In the early summer of 1423, two allied armies, one English, one Burgundian, rendezvoused at Auxerre to counter an army for the Dauphin's cause that was marching into Burgundy, headed for Bourges. This French army also contained a large number of Scots under John Stewart, 2nd Earl of Buchan, who was commanding the entire mixed force. The two sides met at the village of Cravant in Burgundy, at a bridge and ford on the banks of the river Yonne, a left-bank tributary of the Seine, southeast of Auxerre.
The Dauphin's forces drawn up on one bank outnumbered the English and Burgundians on the opposite bank more than two to one. The combined English and Burgundian forces, numbering some 4,000 men, were led by Thomas Montacute, 4th Earl of Salisbury.
For three hours the forces stared each other down, neither willing to attempt an opposed river crossing. Salisbury finally took the initiative and his army begun to cross the waist-high river, some 50 meters wide, under a covering hail of arrows from English archers. Meanwhile, another English force under Lord Willoughby de Eresby forced a passage through the Scots across the narrow bridge and divided the Dauphin's army.

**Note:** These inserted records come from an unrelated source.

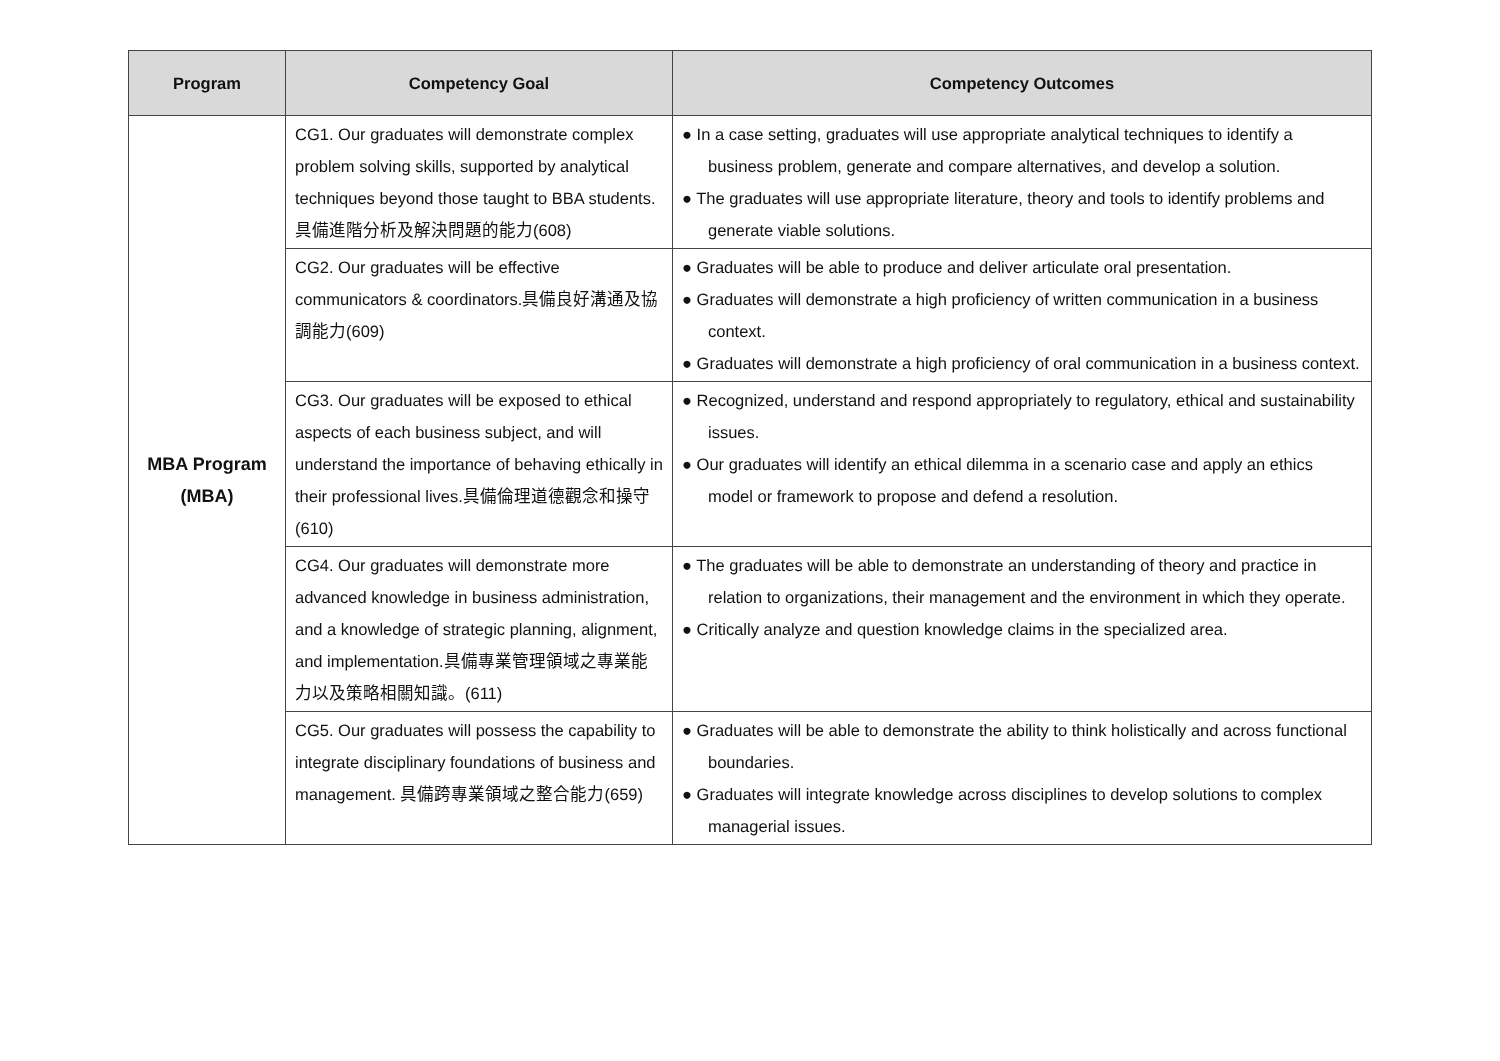| Program | Competency Goal | Competency Outcomes |
| --- | --- | --- |
| MBA Program (MBA) | CG1. Our graduates will demonstrate complex problem solving skills, supported by analytical techniques beyond those taught to BBA students. 具備進階分析及解決問題的能力(608) | ● In a case setting, graduates will use appropriate analytical techniques to identify a business problem, generate and compare alternatives, and develop a solution. ● The graduates will use appropriate literature, theory and tools to identify problems and generate viable solutions. |
| | CG2. Our graduates will be effective communicators & coordinators.具備良好溝通及協調能力(609) | ● Graduates will be able to produce and deliver articulate oral presentation. ● Graduates will demonstrate a high proficiency of written communication in a business context. ● Graduates will demonstrate a high proficiency of oral communication in a business context. |
| | CG3. Our graduates will be exposed to ethical aspects of each business subject, and will understand the importance of behaving ethically in their professional lives.具備倫理道德觀念和操守(610) | ● Recognized, understand and respond appropriately to regulatory, ethical and sustainability issues. ● Our graduates will identify an ethical dilemma in a scenario case and apply an ethics model or framework to propose and defend a resolution. |
| | CG4. Our graduates will demonstrate more advanced knowledge in business administration, and a knowledge of strategic planning, alignment, and implementation.具備專業管理領域之專業能力以及策略相關知識。(611) | ● The graduates will be able to demonstrate an understanding of theory and practice in relation to organizations, their management and the environment in which they operate. ● Critically analyze and question knowledge claims in the specialized area. |
| | CG5. Our graduates will possess the capability to integrate disciplinary foundations of business and management. 具備跨專業領域之整合能力(659) | ● Graduates will be able to demonstrate the ability to think holistically and across functional boundaries. ● Graduates will integrate knowledge across disciplines to develop solutions to complex managerial issues. |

When the French ranks began to withdraw, the Scots refused to flee and were cut down by the hundreds. Over 3,000 of them fell at the bridgehead or along the riverbanks, and over 2,000 prisoners were taken, including the Earl of Buchan and the commander of the Dauphin's forces, the Comte de Vendome. The Dauphin's forces retreated to the Loire, leaving many prisoners behind and over 6,000 dead. The success at Cravant began the peak of English arms in the Hundred Years' War.